### ASSIGNMENT
Reproduce the text of every record below line for line, changing nothing.

[[ DATA open ]]

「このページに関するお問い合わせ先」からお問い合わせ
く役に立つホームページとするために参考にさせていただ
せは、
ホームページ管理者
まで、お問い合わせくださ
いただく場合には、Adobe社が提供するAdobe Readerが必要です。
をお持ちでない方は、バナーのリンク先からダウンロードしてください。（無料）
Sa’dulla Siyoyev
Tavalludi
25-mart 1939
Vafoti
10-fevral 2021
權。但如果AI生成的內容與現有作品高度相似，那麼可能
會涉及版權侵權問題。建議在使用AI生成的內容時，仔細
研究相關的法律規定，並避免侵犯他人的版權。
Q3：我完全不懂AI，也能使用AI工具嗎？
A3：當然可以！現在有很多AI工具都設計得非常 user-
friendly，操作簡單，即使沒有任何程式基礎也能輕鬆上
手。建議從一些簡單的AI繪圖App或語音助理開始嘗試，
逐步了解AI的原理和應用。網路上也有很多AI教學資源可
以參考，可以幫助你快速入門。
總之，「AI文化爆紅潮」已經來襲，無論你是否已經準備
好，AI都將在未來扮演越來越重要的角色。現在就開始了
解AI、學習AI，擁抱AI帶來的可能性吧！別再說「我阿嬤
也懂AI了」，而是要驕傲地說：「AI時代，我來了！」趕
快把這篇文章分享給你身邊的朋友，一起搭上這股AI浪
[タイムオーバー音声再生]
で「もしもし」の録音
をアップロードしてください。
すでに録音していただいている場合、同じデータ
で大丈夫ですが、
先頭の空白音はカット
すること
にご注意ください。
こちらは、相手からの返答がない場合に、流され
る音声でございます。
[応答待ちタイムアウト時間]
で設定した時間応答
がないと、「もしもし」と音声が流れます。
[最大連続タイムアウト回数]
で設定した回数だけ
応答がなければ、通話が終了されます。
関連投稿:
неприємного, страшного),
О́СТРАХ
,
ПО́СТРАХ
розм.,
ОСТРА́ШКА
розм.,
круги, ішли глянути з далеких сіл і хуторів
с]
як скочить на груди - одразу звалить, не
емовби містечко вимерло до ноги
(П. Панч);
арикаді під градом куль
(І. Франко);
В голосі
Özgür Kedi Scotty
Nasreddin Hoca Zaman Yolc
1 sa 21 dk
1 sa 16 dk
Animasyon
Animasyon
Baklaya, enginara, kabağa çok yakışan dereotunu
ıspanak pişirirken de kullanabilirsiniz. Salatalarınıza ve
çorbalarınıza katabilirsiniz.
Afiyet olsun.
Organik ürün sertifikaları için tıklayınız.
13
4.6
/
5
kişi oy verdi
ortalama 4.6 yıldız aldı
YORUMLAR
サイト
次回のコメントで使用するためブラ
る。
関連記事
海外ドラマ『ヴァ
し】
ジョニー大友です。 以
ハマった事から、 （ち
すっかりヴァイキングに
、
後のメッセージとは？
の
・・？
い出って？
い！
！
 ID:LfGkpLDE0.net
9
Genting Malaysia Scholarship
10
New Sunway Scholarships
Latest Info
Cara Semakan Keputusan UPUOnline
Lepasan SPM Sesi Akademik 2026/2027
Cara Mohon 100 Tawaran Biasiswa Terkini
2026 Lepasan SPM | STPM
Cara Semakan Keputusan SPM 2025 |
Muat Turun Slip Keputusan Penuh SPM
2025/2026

[[ DATA closed ]]

### RESULT OF THE EXERCISE
「このページに関するお問い合わせ先」からお問い合わせ
く役に立つホームページとするために参考にさせていただ
せは、
ホームページ管理者
まで、お問い合わせくださ
いただく場合には、Adobe社が提供するAdobe Readerが必要です。
をお持ちでない方は、バナーのリンク先からダウンロードしてください。（無料）
Sa’dulla Siyoyev
Tavalludi
25-mart 1939
Vafoti
10-fevral 2021
權。但如果AI生成的內容與現有作品高度相似，那麼可能
會涉及版權侵權問題。建議在使用AI生成的內容時，仔細
研究相關的法律規定，並避免侵犯他人的版權。
Q3：我完全不懂AI，也能使用AI工具嗎？
A3：當然可以！現在有很多AI工具都設計得非常 user-
friendly，操作簡單，即使沒有任何程式基礎也能輕鬆上
手。建議從一些簡單的AI繪圖App或語音助理開始嘗試，
逐步了解AI的原理和應用。網路上也有很多AI教學資源可
以參考，可以幫助你快速入門。
總之，「AI文化爆紅潮」已經來襲，無論你是否已經準備
好，AI都將在未來扮演越來越重要的角色。現在就開始了
解AI、學習AI，擁抱AI帶來的可能性吧！別再說「我阿嬤
也懂AI了」，而是要驕傲地說：「AI時代，我來了！」趕
快把這篇文章分享給你身邊的朋友，一起搭上這股AI浪
[タイムオーバー音声再生]
で「もしもし」の録音
をアップロードしてください。
すでに録音していただいている場合、同じデータ
で大丈夫ですが、
先頭の空白音はカット
すること
にご注意ください。
こちらは、相手からの返答がない場合に、流され
る音声でございます。
[応答待ちタイムアウト時間]
で設定した時間応答
がないと、「もしもし」と音声が流れます。
[最大連続タイムアウト回数]
で設定した回数だけ
応答がなければ、通話が終了されます。
関連投稿:
неприємного, страшного),
О́СТРАХ
,
ПО́СТРАХ
розм.,
ОСТРА́ШКА
розм.,
круги, ішли глянути з далеких сіл і хуторів
с]
як скочить на груди - одразу звалить, не
емовби містечко вимерло до ноги
(П. Панч);
арикаді під градом куль
(І. Франко);
В голосі
Özgür Kedi Scotty
Nasreddin Hoca Zaman Yolc
1 sa 21 dk
1 sa 16 dk
Animasyon
Animasyon
Baklaya, enginara, kabağa çok yakışan dereotunu
ıspanak pişirirken de kullanabilirsiniz. Salatalarınıza ve
çorbalarınıza katabilirsiniz.
Afiyet olsun.
Organik ürün sertifikaları için tıklayınız.
13
4.6
/
5
kişi oy verdi
ortalama 4.6 yıldız aldı
YORUMLAR
サイト
次回のコメントで使用するためブラ
る。
関連記事
海外ドラマ『ヴァ
し】
ジョニー大友です。 以
ハマった事から、 （ち
すっかりヴァイキングに
、
後のメッセージとは？
の
・・？
い出って？
い！
！
 ID:LfGkpLDE0.net
9
Genting Malaysia Scholarship
10
New Sunway Scholarships
Latest Info
Cara Semakan Keputusan UPUOnline
Lepasan SPM Sesi Akademik 2026/2027
Cara Mohon 100 Tawaran Biasiswa Terkini
2026 Lepasan SPM | STPM
Cara Semakan Keputusan SPM 2025 |
Muat Turun Slip Keputusan Penuh SPM
2025/2026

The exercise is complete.